June 14, 2007 (PLANSPONSOR.com) - The U.K. government has lowered its proposed cap on the amount of money it will allow individuals to put into a new pensions plan aimed at encouraging more retirement savings.

Reuters reports that the government has proposed an annual contribution cap to the new plan of £3,600 ($7,092), well below the £5,000 ($9,850) it had originally suggested. The cap will rise in line with future earnings.

Insurers, worried that a higher limit on the amount workers could put into the new plan would undermine the existing private pensions market, had been lobbying for the new proposed amount, Reuters said. Consumer rights groups had pressed for the £5,000 cap, but conceded that the index-linked cap will benefit savers in the future.

In May 2006, the government issued a pension reform proposal which included a National Pension Savings plan requiring contributions from both companies and workers, starting in 2012 (See UK Issues Formal Pension Reform Proposal ).
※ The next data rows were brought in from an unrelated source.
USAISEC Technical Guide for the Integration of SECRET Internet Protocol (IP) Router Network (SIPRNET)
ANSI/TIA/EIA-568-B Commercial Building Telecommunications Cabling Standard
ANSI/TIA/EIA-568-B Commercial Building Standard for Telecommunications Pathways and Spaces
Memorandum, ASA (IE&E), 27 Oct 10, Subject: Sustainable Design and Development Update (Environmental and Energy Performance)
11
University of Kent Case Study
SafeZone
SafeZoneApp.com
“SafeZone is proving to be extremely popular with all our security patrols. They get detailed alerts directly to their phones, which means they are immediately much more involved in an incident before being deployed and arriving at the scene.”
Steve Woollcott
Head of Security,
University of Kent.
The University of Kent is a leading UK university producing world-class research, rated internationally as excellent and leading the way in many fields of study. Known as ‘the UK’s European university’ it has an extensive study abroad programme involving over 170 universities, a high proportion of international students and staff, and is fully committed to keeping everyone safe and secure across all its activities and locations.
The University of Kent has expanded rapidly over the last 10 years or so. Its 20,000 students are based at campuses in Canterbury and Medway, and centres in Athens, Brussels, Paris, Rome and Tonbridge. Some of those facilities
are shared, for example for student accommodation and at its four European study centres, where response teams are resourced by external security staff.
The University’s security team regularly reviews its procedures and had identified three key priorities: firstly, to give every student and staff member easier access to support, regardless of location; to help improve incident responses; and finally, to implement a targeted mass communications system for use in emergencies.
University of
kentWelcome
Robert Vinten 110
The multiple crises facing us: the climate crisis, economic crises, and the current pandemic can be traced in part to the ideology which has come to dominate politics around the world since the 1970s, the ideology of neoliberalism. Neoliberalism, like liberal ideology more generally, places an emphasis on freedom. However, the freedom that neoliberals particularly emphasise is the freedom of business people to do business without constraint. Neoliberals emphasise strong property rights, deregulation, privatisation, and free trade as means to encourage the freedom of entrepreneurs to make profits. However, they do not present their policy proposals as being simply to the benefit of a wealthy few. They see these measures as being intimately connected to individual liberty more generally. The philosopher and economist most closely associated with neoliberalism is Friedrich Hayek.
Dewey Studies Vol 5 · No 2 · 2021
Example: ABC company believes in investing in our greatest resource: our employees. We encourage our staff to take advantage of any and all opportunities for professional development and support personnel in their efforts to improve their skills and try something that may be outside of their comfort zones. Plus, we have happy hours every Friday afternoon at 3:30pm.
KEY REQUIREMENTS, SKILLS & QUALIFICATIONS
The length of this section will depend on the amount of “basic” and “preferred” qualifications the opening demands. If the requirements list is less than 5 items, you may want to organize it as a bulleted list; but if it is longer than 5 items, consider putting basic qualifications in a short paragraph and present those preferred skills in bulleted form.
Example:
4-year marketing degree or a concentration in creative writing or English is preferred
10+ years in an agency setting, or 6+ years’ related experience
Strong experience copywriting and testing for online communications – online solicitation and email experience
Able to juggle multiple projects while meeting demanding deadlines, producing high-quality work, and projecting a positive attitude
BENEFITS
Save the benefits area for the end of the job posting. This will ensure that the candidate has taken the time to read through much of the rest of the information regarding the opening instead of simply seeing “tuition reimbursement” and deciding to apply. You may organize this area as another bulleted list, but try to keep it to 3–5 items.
Under the national scheme employees earning up to 33,000 pounds a year would contribute 4% of their wages to the plan, with their employer contributing 3%. The government would add 1% through tax relief.

In December, Work and Pensions Secretary John Hutton announced the adoption of the program, into which individuals would be automatically enrolled (SeeUK Officials Unveil Auto Enrollment Plan).